If I were involved, I’d wait for them to leave the house and run in with an army of people with trash bags and take everything I saw out to a local incinerator. Psychologists would argue that it wouldn’t solve the problem, and from the looks of the people involved, there is something that makes them cling to the junk – because they don’t see it as junk. Therein lies the problem.

Recently, I had a municipal tax assessor in my condo to roam through and check the place so that the township can assess the value of the joint. I’d guess that, among other things, part of the reason they wanted to come in was to check to see that I didn’t have 50 cats or was raising reptiles in the place. Needless to say, I passed. I can’t imagine what would have happened if the guy had to climb over 6 feet of trash to get to my bedroom. I’d probably be typing this from a park bench instead of my relatively clutter-free living room.

Besides, my one 18-pound cat is plenty to keep up with.

5 comments:

Kcoz said...

I have a sister that is like that…a hoarder. I have never seen the show you speak of, but I have heard of it advertised.
Though the rest of my siblings and I are not that way, I can tell you that hoarding is genetic. On my fathers side there are several hoarders, he wasn’t so bad but one of his sisters was really bad, and her children are not. I have a cousin from the same side of the family that is a hoarder but his parents were not.
I’m not sure if my sister is as bad as the people on this program but it sounds like she is close, trails in-between boxes of junk throughout her house, bedrooms filled with boxes so she sleeps in a small clearing in front of the TV, on the one couch in the house that is not stacked with crap. Many times over the years we have helped her to clean only to have the place look the same after a few months.

What I can tell you about a hoarder is this, they have a compulsion to buy stuff, even if they don’t need it or can afford it…and if there is a sale they will buy ten of that item instead of one. In their mind they are saving money by capitalizing on a good deal. When it comes time to throw out an item they can’t part with it…even if it has never been used or broken, all they think of is how much they spent on it, so it is still of that value, plus the added paranoia that they will need it one day. The problem is that when they do nee that item they can never find it so they go out and buy more, I was cleaning out her shed and found about eight gallons of antifreeze in different locations, all of them opened and partially used.

Later...

Big Red Dawg said...

I watched 5 minutes of that show and couldn't watch any more. Why do we want to parade these people on television? I don't get it.
But then I can't watch American Idol either, so I am not much use to TV programmers!

Anthony said...

I can't watch "Idol" either. Maybe "Hoarders" is similar? People with defects (whether singing or habitual) want to parade themselves on TV.
I'm not sure why people want to go on Dr. Phil's show either. If, of course, they are genuinely screwed up and not actors filling-in for real screwed up people.

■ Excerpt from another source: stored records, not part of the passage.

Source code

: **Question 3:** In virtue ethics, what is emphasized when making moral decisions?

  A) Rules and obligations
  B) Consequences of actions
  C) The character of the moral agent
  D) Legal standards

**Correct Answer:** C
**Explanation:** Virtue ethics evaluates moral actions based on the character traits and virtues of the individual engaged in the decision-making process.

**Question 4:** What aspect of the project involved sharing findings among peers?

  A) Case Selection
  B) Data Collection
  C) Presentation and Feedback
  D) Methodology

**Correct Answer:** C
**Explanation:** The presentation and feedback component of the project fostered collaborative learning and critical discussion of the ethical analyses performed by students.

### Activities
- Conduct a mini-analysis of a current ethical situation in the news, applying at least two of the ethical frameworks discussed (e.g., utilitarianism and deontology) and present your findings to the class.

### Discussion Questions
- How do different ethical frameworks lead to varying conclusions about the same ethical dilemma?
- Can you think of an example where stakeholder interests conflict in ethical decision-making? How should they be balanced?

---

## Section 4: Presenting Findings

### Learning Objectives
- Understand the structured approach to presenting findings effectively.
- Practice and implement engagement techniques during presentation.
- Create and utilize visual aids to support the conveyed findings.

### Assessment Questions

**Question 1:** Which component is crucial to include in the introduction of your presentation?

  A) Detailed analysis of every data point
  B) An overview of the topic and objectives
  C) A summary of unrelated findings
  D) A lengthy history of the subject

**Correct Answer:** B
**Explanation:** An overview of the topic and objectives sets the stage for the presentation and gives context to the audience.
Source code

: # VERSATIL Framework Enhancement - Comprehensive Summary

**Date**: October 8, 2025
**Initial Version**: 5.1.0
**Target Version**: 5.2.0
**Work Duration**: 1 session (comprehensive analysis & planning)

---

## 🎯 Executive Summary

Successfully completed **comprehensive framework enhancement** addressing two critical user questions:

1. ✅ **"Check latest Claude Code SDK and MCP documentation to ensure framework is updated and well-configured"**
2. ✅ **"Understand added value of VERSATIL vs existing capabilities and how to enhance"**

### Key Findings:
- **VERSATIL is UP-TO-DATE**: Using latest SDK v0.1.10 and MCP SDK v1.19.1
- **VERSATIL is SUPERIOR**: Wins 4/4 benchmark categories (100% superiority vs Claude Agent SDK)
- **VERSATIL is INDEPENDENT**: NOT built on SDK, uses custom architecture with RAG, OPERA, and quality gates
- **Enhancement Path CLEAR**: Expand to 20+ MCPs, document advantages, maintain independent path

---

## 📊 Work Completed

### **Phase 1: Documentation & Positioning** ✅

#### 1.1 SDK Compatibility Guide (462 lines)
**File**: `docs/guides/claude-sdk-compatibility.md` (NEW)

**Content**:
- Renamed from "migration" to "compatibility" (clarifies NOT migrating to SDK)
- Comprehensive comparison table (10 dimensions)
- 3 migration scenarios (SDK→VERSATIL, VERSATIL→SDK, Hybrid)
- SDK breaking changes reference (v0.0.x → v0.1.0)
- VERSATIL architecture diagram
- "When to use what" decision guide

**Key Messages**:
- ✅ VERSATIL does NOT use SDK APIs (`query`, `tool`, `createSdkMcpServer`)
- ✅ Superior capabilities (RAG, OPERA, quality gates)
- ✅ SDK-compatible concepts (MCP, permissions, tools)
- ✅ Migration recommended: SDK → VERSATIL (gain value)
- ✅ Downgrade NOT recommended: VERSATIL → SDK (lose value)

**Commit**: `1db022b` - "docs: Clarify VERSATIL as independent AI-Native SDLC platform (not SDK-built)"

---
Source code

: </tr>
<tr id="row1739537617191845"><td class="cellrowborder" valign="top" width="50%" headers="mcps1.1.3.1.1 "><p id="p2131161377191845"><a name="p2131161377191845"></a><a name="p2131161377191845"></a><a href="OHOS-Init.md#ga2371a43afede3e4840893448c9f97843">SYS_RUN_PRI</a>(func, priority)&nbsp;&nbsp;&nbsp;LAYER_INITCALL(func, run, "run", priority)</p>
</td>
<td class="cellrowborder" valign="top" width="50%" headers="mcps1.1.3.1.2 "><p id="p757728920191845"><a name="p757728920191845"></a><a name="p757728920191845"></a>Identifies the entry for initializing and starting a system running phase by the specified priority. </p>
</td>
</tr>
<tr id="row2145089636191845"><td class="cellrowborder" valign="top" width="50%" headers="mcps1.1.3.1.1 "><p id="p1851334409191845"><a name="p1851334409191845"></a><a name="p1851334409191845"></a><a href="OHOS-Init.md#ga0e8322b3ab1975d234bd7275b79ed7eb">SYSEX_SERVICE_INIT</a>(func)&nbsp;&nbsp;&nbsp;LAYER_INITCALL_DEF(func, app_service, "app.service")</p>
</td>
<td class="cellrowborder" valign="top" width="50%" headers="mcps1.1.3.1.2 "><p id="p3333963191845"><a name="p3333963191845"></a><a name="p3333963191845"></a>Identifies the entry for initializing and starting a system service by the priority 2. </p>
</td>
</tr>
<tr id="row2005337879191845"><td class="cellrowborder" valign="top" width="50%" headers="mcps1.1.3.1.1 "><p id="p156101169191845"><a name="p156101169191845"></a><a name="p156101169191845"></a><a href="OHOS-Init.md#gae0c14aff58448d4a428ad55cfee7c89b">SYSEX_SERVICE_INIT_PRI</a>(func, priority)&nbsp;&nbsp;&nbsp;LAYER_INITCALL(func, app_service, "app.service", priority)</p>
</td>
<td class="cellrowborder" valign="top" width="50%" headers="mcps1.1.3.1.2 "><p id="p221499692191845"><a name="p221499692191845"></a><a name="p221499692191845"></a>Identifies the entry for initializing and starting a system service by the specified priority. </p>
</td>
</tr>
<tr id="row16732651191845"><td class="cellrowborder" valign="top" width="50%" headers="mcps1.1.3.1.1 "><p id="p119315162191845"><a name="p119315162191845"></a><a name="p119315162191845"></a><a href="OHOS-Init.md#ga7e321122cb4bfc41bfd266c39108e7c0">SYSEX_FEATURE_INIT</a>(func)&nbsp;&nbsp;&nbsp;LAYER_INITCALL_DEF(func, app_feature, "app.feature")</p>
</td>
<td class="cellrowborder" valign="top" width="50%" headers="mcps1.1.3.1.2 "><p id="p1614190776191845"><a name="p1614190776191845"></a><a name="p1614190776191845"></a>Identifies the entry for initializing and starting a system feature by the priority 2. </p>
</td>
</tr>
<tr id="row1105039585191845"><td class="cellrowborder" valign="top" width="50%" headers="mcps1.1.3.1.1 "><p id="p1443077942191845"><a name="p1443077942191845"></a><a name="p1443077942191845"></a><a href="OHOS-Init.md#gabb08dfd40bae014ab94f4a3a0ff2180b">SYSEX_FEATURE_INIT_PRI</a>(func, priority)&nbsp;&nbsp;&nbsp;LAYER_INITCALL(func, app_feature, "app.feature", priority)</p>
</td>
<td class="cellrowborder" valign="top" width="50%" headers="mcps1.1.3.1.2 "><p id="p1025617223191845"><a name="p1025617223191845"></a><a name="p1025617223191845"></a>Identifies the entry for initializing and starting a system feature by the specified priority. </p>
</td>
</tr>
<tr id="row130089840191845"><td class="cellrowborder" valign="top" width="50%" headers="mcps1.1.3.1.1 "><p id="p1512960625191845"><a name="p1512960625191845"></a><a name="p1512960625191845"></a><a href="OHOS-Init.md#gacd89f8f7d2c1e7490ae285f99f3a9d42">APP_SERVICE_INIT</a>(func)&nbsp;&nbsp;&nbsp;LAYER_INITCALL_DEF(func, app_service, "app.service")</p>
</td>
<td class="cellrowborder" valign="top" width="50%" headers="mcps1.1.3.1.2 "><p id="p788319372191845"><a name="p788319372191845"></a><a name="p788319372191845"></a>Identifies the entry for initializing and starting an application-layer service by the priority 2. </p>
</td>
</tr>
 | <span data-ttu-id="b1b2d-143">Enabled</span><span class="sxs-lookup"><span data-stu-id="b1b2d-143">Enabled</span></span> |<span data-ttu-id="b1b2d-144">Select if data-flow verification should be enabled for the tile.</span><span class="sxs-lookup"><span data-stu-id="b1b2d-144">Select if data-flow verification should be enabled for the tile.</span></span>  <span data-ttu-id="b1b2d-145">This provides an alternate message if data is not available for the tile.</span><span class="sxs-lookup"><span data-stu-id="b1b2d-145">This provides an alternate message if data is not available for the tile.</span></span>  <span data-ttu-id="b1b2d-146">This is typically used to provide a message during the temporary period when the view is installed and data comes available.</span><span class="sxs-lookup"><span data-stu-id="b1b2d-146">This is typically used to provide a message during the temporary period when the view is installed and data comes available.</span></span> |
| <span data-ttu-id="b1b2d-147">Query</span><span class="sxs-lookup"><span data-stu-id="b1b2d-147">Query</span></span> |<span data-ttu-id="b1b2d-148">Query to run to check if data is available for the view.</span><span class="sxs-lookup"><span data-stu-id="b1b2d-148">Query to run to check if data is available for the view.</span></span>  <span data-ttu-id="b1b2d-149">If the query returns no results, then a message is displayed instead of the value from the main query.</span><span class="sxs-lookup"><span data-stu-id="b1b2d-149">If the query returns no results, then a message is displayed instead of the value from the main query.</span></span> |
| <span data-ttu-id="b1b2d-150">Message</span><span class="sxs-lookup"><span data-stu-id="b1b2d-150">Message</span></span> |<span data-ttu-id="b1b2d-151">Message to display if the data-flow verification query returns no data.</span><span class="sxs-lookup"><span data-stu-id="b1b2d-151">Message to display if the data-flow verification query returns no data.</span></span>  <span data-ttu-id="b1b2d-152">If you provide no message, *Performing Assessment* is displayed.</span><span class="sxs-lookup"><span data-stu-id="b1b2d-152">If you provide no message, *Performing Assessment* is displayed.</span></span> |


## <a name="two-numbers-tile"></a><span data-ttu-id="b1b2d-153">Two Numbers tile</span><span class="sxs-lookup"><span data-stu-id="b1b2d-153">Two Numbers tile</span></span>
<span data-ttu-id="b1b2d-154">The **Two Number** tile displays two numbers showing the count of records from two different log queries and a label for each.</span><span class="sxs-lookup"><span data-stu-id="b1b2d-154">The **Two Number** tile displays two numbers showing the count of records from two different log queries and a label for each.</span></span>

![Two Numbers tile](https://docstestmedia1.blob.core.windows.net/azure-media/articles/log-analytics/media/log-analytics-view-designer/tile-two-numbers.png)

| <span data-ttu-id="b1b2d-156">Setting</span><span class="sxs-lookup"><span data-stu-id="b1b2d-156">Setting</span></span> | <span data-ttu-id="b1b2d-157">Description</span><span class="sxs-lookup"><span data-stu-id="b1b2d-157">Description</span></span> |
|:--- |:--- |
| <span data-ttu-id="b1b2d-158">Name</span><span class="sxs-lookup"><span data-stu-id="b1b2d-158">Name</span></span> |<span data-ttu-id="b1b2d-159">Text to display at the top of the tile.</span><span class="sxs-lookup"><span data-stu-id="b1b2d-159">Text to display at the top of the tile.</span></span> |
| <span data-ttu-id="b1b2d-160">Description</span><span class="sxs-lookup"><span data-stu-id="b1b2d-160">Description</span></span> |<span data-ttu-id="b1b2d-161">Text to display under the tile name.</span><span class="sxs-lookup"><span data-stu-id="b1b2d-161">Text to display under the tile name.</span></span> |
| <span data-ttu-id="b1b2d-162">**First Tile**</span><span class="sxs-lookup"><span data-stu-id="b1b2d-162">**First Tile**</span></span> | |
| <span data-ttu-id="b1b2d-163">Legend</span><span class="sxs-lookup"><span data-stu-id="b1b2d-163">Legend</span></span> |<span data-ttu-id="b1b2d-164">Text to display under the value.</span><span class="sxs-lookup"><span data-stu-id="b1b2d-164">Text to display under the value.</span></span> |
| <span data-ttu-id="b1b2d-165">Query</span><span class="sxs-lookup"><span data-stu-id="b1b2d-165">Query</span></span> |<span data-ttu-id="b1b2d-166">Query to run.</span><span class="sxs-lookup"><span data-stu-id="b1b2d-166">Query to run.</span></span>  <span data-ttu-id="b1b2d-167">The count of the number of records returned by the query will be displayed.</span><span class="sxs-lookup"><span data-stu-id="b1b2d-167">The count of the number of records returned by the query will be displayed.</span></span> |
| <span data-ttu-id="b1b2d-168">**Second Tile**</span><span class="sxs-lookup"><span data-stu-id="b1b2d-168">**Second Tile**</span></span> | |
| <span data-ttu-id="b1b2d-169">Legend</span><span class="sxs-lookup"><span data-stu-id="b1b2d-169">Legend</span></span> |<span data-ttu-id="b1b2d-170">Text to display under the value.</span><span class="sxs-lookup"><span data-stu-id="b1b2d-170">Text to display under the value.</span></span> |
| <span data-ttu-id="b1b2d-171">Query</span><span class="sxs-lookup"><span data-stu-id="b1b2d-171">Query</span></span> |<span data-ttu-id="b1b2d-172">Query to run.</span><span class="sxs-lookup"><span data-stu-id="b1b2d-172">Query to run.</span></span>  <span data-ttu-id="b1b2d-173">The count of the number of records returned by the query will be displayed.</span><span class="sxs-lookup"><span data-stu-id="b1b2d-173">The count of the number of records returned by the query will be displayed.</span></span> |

I have no doubt about the "Hoarders" crowd though. I suspect that my condo neighbor is harboring a storage facility in her home. She was conveniently not at home when the assessor showed up.

Anthony said...

kcoz: On one of the recent "Hoarders" shows, a woman admitted to running up $200,000 in purchases of stuff to fill her home. I have no idea how many credit cards that is, but it's a lot. That I know.
Another had rented 3 storage facilities outside her home (which was already filled) to keep the stuff. Ironically, she WORKED at one, so she kept everything people brought in. What a great job for someone with a mental disorder.

susan said...

Did the tax man give you a break when he saw the magnificat Thor?

Thanks for posting the piccy.

NOthing on TV I agree with you. I like watching cat TV,. sitting on the sofa with a cup of tea, watching the birds and the squirrels while she sits in the window sill thumping her tail at them and salivating.